**What the task requires**
Go through the entries below. Copy each line in which "Find" appears.

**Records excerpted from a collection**
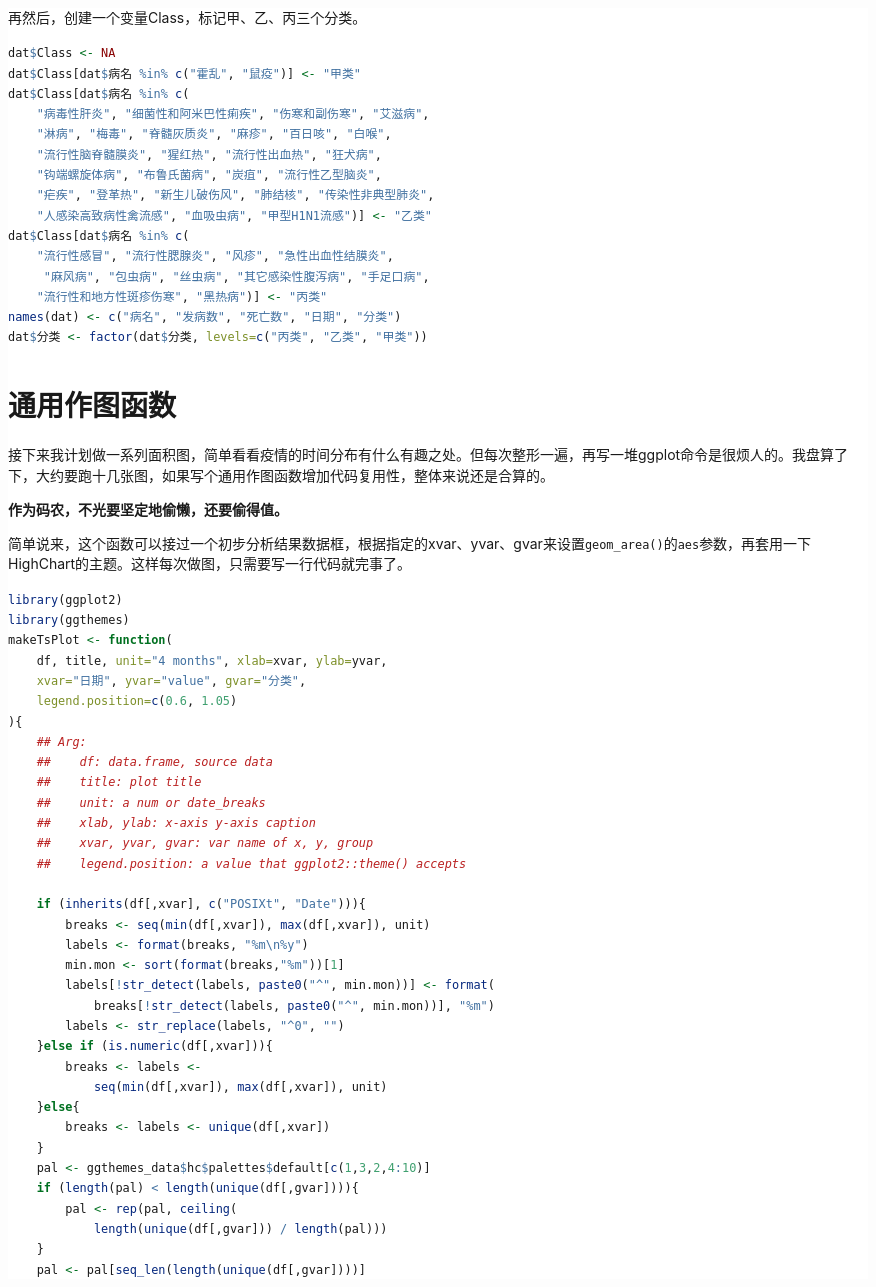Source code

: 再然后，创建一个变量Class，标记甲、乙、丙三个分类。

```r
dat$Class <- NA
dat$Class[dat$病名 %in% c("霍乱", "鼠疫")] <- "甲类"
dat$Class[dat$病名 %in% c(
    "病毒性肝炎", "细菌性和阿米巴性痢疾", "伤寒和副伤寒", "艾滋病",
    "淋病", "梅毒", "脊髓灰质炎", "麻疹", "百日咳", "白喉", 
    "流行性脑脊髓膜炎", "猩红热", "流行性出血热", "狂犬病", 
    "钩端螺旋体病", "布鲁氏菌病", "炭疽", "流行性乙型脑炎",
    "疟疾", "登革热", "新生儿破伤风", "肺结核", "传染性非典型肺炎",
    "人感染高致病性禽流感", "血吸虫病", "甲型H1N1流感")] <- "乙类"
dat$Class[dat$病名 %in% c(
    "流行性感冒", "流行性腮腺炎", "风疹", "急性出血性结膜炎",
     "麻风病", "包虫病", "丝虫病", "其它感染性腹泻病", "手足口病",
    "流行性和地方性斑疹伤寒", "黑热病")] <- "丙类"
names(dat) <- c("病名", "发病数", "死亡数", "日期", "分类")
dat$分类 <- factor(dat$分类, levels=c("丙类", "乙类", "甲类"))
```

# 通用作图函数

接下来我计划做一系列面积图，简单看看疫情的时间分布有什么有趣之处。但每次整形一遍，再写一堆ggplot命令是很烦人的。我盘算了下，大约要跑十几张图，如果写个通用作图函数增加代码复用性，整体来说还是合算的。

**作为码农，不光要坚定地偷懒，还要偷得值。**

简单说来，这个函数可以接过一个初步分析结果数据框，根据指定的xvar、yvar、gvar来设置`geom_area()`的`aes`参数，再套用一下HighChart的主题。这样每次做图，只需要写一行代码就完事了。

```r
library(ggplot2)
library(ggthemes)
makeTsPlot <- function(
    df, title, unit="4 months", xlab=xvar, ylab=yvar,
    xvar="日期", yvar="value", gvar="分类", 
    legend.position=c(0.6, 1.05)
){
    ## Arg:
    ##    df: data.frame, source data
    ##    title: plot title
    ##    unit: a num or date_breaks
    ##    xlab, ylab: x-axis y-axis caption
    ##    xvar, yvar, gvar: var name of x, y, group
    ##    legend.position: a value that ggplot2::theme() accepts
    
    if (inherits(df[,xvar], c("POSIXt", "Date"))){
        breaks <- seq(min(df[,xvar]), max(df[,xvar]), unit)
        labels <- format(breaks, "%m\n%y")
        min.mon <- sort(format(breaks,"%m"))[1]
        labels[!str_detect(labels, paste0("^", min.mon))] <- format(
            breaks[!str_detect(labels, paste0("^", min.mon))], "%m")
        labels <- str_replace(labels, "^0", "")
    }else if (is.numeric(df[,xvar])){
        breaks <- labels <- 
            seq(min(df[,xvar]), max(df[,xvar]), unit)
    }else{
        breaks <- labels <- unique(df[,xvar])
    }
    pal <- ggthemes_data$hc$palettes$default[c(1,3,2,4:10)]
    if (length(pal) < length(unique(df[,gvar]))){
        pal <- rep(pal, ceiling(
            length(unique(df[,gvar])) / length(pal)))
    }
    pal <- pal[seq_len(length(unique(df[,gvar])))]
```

==

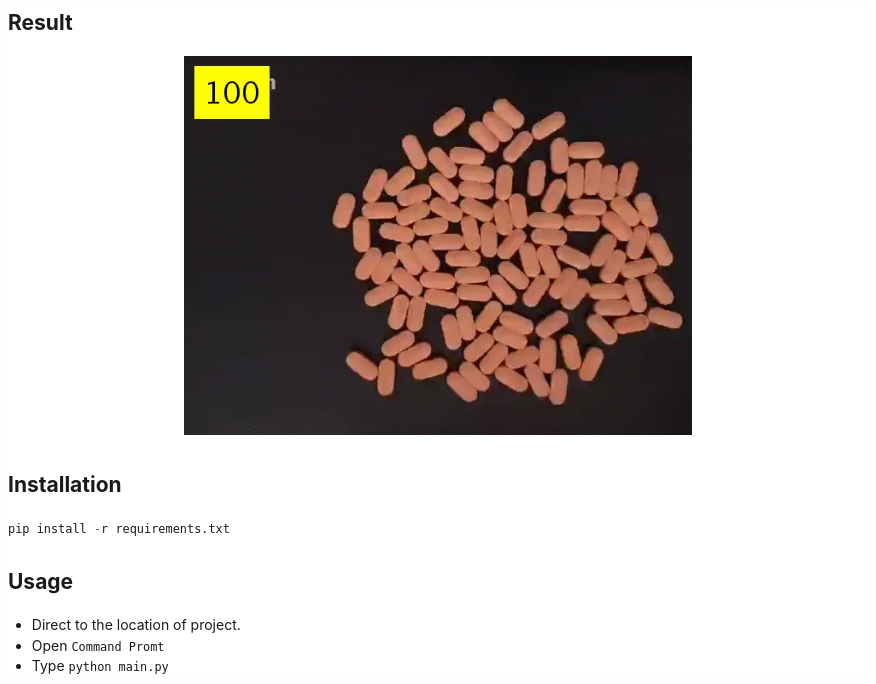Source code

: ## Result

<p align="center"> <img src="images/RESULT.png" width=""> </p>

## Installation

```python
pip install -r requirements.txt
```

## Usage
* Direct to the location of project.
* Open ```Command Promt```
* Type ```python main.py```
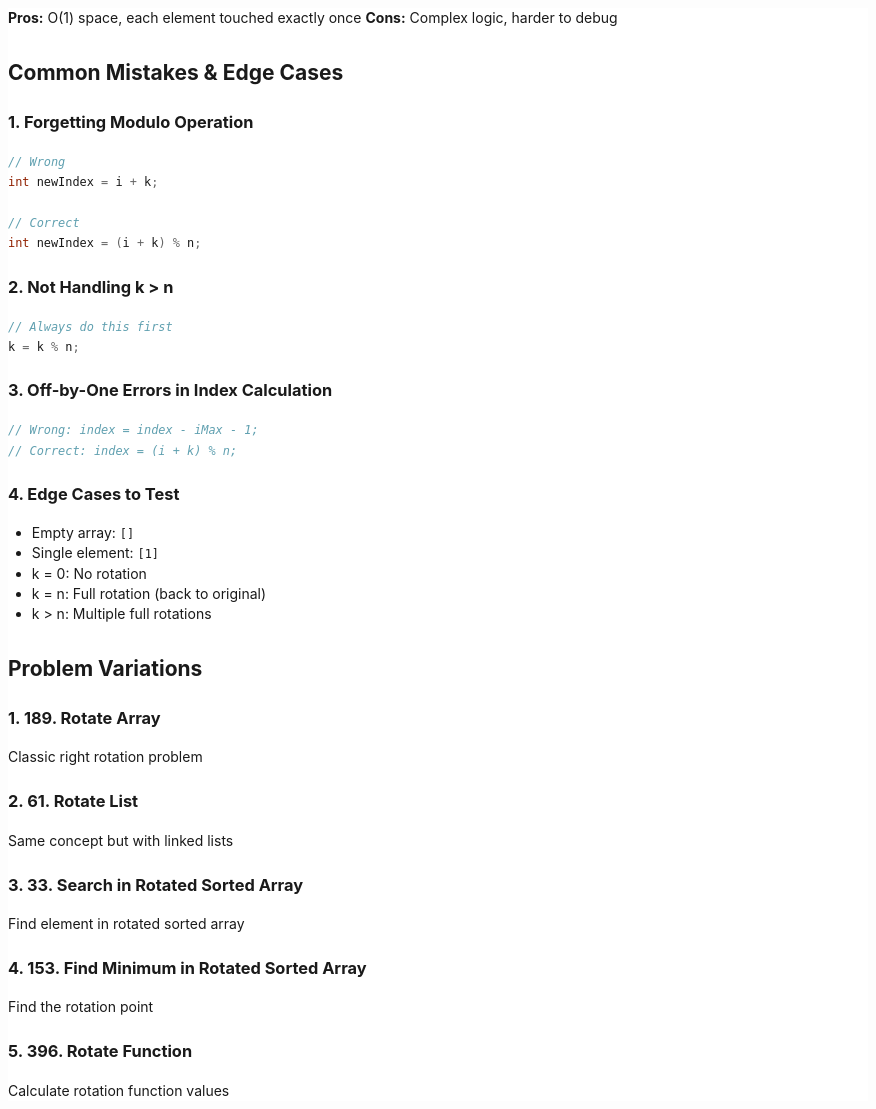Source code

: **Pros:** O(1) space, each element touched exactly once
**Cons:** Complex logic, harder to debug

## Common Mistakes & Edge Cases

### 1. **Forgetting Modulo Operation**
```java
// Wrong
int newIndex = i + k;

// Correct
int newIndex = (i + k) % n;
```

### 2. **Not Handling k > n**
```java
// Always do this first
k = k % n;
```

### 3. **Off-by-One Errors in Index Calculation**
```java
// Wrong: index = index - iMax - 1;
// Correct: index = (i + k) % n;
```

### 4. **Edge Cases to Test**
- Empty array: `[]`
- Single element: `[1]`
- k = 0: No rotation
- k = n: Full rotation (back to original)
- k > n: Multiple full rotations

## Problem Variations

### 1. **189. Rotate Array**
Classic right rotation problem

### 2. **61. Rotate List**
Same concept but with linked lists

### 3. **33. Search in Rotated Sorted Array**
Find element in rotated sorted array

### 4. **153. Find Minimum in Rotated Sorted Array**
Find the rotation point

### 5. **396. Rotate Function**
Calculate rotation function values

**Answer section**
Find element in rotated sorted array
### 4. **153. Find Minimum in Rotated Sorted Array**
Find the rotation point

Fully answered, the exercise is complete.